START Record set

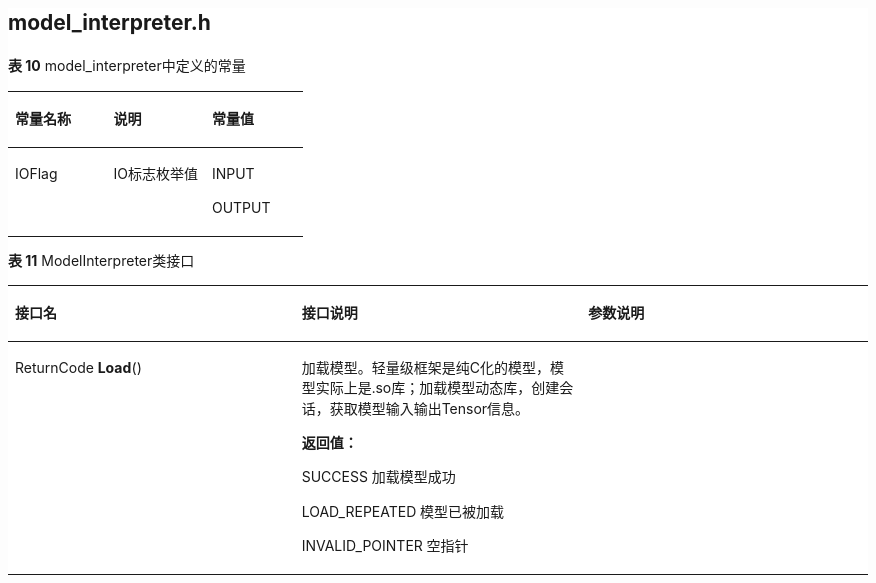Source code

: ## model\_interpreter.h<a name="section18190171223412"></a>

**表 10**  model\_interpreter中定义的常量

<a name="table176681414175113"></a>
<table><thead align="left"><tr id="row66681914105120"><th class="cellrowborder" valign="top" width="33.33333333333333%" id="mcps1.2.4.1.1"><p id="p4668214105117"><a name="p4668214105117"></a><a name="p4668214105117"></a>常量名称</p>
</th>
<th class="cellrowborder" valign="top" width="33.33333333333333%" id="mcps1.2.4.1.2"><p id="p136680144514"><a name="p136680144514"></a><a name="p136680144514"></a>说明</p>
</th>
<th class="cellrowborder" valign="top" width="33.33333333333333%" id="mcps1.2.4.1.3"><p id="p18668121412516"><a name="p18668121412516"></a><a name="p18668121412516"></a>常量值</p>
</th>
</tr>
</thead>
<tbody><tr id="row36681914175116"><td class="cellrowborder" valign="top" width="33.33333333333333%" headers="mcps1.2.4.1.1 "><p id="p146692140519"><a name="p146692140519"></a><a name="p146692140519"></a>IOFlag</p>
</td>
<td class="cellrowborder" valign="top" width="33.33333333333333%" headers="mcps1.2.4.1.2 "><p id="p176691414135116"><a name="p176691414135116"></a><a name="p176691414135116"></a>IO标志枚举值</p>
</td>
<td class="cellrowborder" valign="top" width="33.33333333333333%" headers="mcps1.2.4.1.3 "><p id="p19368754724"><a name="p19368754724"></a><a name="p19368754724"></a>INPUT</p>
<p id="p1236815541624"><a name="p1236815541624"></a><a name="p1236815541624"></a>OUTPUT</p>
</td>
</tr>
</tbody>
</table>

**表 11**  ModelInterpreter类接口

<a name="table1584211619315"></a>
<table><thead align="left"><tr id="row13842131619313"><th class="cellrowborder" valign="top" width="33.33333333333333%" id="mcps1.2.4.1.1"><p id="p116642302318"><a name="p116642302318"></a><a name="p116642302318"></a>接口名</p>
</th>
<th class="cellrowborder" valign="top" width="33.33333333333333%" id="mcps1.2.4.1.2"><p id="p1466453033119"><a name="p1466453033119"></a><a name="p1466453033119"></a>接口说明</p>
</th>
<th class="cellrowborder" valign="top" width="33.33333333333333%" id="mcps1.2.4.1.3"><p id="p26649301319"><a name="p26649301319"></a><a name="p26649301319"></a>参数说明</p>
</th>
</tr>
</thead>
<tbody><tr id="row10842191663117"><td class="cellrowborder" valign="top" width="33.33333333333333%" headers="mcps1.2.4.1.1 "><p id="p1248112581576"><a name="p1248112581576"></a><a name="p1248112581576"></a>ReturnCode <strong id="b1120953914583"><a name="b1120953914583"></a><a name="b1120953914583"></a>Load</strong>()</p>
</td>
<td class="cellrowborder" valign="top" width="33.33333333333333%" headers="mcps1.2.4.1.2 "><p id="p675210456582"><a name="p675210456582"></a><a name="p675210456582"></a>加载模型。轻量级框架是纯C化的模型，模型实际上是.so库；加载模型动态库，创建会话，获取模型输入输出Tensor信息。</p>
<p id="p208479017596"><a name="p208479017596"></a><a name="p208479017596"></a><strong id="b18750136105916"><a name="b18750136105916"></a><a name="b18750136105916"></a>返回值：</strong></p>
<p id="p132491740594"><a name="p132491740594"></a><a name="p132491740594"></a>SUCCESS    加载模型成功</p>
<p id="p1971949184710"><a name="p1971949184710"></a><a name="p1971949184710"></a>LOAD_REPEATED  模型已被加载</p>
<p id="p111247102525"><a name="p111247102525"></a><a name="p111247102525"></a>INVALID_POINTER    空指针</p>
</td>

END Record set

In the records above, find the lines holding "strong". Copy each one.

<tbody><tr id="row10842191663117"><td class="cellrowborder" valign="top" width="33.33333333333333%" headers="mcps1.2.4.1.1 "><p id="p1248112581576"><a name="p1248112581576"></a><a name="p1248112581576"></a>ReturnCode <strong id="b1120953914583"><a name="b1120953914583"></a><a name="b1120953914583"></a>Load</strong>()</p>
<p id="p208479017596"><a name="p208479017596"></a><a name="p208479017596"></a><strong id="b18750136105916"><a name="b18750136105916"></a><a name="b18750136105916"></a>返回值：</strong></p>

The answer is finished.